To discover the Primary and Foreign Keys, the advanced job first verifies the Row count of the Table, and then the unique values are identified and computed.

On the data column table column summary, you can view the primary key and foreign key information.

Before executing the advanced job, it is essential to verify and adjust the values of the Configuration Keys "pkfk.relation.job.rowcount.check" and "pkfk.relation.job.max.fk.count" to ensure they are set correctly. By default, these values are displayed as 100 and 20, as shown in the below screenshot.

Input

  • Connector ID/ Name.

  • Schema IDs/ Names can be given with comma(,) separated. It is optional.

  • Build relationships across the schemas(true /false).

  • Delete existing relationships (true/false)

By default, it is considered false. If the attribute is set to true and if any schemas are specified, the job deletes the relationships from such schemas. If no schemas are specified, it deletes the relationships of the given connector's schemas. It deletes the relationships built via this job only, it doesn't touch the other way of relationships. If you keep empty it is taken as false.

  • If schema IDs are provided as input, this relationship job fetches all primary key columns under the given schema tables where the respective table row count is greater than 100 and the column distinct count is equal to the table row count.

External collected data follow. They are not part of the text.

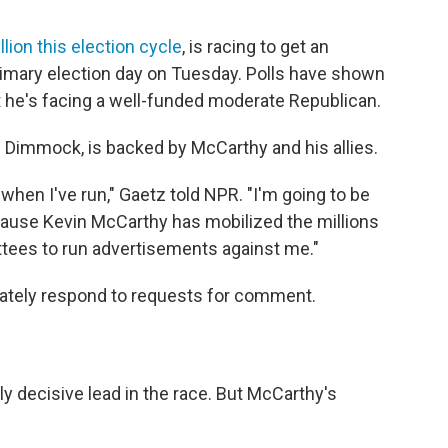
lion this election cycle
, is racing to get an
imary election day on Tuesday. Polls have shown
ut he's facing a well-funded moderate Republican.
n Dimmock, is backed by McCarthy and his allies.
when I've run," Gaetz told NPR. "I'm going to be
ecause Kevin McCarthy has mobilized the millions
ittees to run advertisements against me."
iately respond to requests for comment.
y decisive lead in the race. But McCarthy's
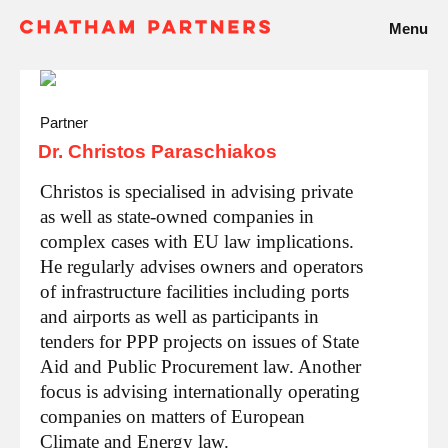
Menu
Partner
Dr. Christos Paraschiakos
Christos is specialised in advising private
as well as state-owned companies in
complex cases with EU law implications.
He regularly advises owners and operators
of infrastructure facilities including ports
and airports as well as participants in
tenders for PPP projects on issues of State
Aid and Public Procurement law. Another
focus is advising internationally operating
companies on matters of European
Climate and Energy law.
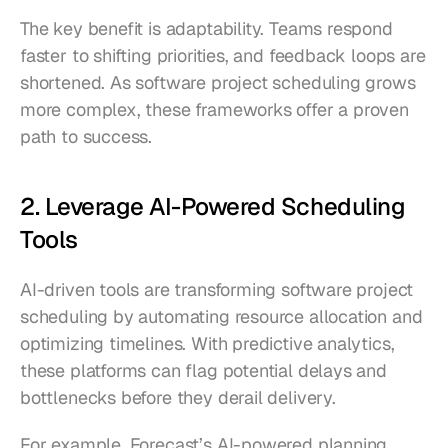
The key benefit is adaptability. Teams respond 
faster to shifting priorities, and feedback loops are 
shortened. As software project scheduling grows 
more complex, these frameworks offer a proven 
path to success.
2. Leverage AI-Powered Scheduling 
Tools
AI-driven tools are transforming software project 
scheduling by automating resource allocation and 
optimizing timelines. With predictive analytics, 
these platforms can flag potential delays and 
bottlenecks before they derail delivery.
For example, Forecast’s AI-powered planning 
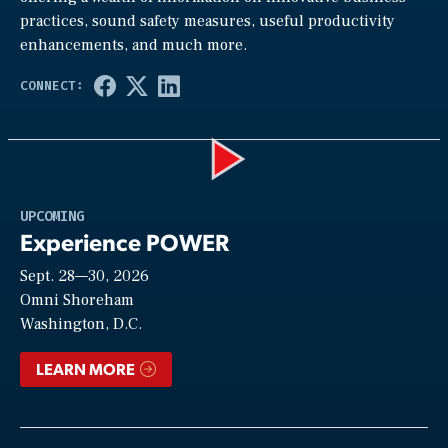
practices, sound safety measures, useful productivity
enhancements, and much more.
Play
UPCOMING
Experience POWER
Sept. 28—30, 2026
Video
Omni Shoreham
Washington, D.C.
LEARN MORE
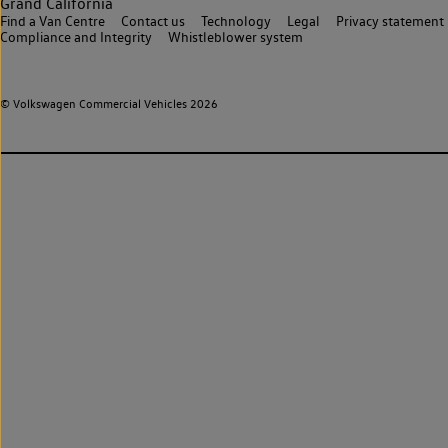
Grand California
Find a Van Centre
Contact us
Technology
Legal
Privacy statement
Compliance and Integrity
Whistleblower system
© Volkswagen Commercial Vehicles 2026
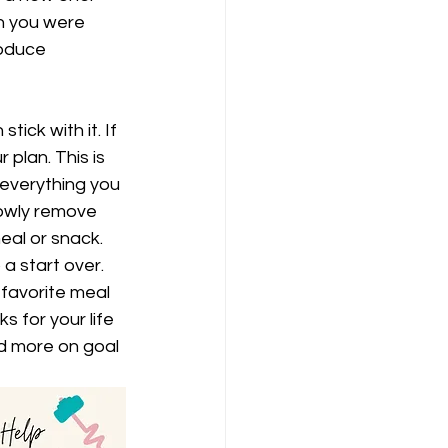
n you were 
roduce 
tick with it. If 
 plan. This is 
 everything you 
lowly remove 
eal or snack. 
a start over. 
 favorite meal 
 for your life 
ad more on goal 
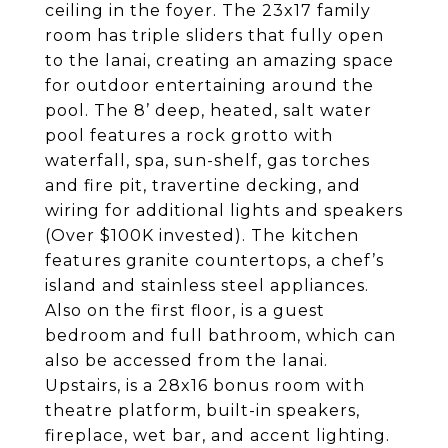
ceiling in the foyer. The 23x17 family
room has triple sliders that fully open
to the lanai, creating an amazing space
for outdoor entertaining around the
pool. The 8’ deep, heated, salt water
pool features a rock grotto with
waterfall, spa, sun-shelf, gas torches
and fire pit, travertine decking, and
wiring for additional lights and speakers
(Over $100K invested). The kitchen
features granite countertops, a chef’s
island and stainless steel appliances.
Also on the first floor, is a guest
bedroom and full bathroom, which can
also be accessed from the lanai.
Upstairs, is a 28x16 bonus room with
theatre platform, built-in speakers,
fireplace, wet bar, and accent lighting.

  • If schema IDs are not provided as input, then the job of this relationship fetches all primary key columns under the available connections on the connected database where the respective table row count is greater than 100 and the column distinct count is equal to the table row count.

Now taking these primary columns as a base, for each primary key column we compare the top 50 values of other columns, if any one top value is matched then we build relationships between those two columns.

Conditions

  1. Schemas must be profiled before running this job.

  2. Only the columns of tables having

    1. row_count > 100 and

    2. table row count = column distinct count is considered as primary key columns. The difference identified between the 'Discover Relationships Automatically' and 'Discover Primary and Foreign key relationships auto' jobs is that the schemas must be profiled before running 'Project Level Relationships Building'. Both these jobs work on Top value comparison of columns.

  3. Project level Relationships Building

The purpose of this advanced job is to build project-level relationships.

Input

1. Connector ID/ Database name. 2. Schema IDs/ Names can be given with comma(,) separated. It is optional.

To build project-level relationships, we verify whether all the tables added to the project are already fully profiled or not. If not, we initialize profiling jobs for the tables that needed to be fully profiled. After the successful completion of profiling of the top 50 table column values, relationships between columns are built.

We then calculate relationship scores directly by running a query if both the tables are from the same connection (It is an exact calculation), if not from the same connection we do calculate the top 50 values (It is an approximate calculation).

Need to give project name and schema IDs Before running advanced job need that schema should be profiled.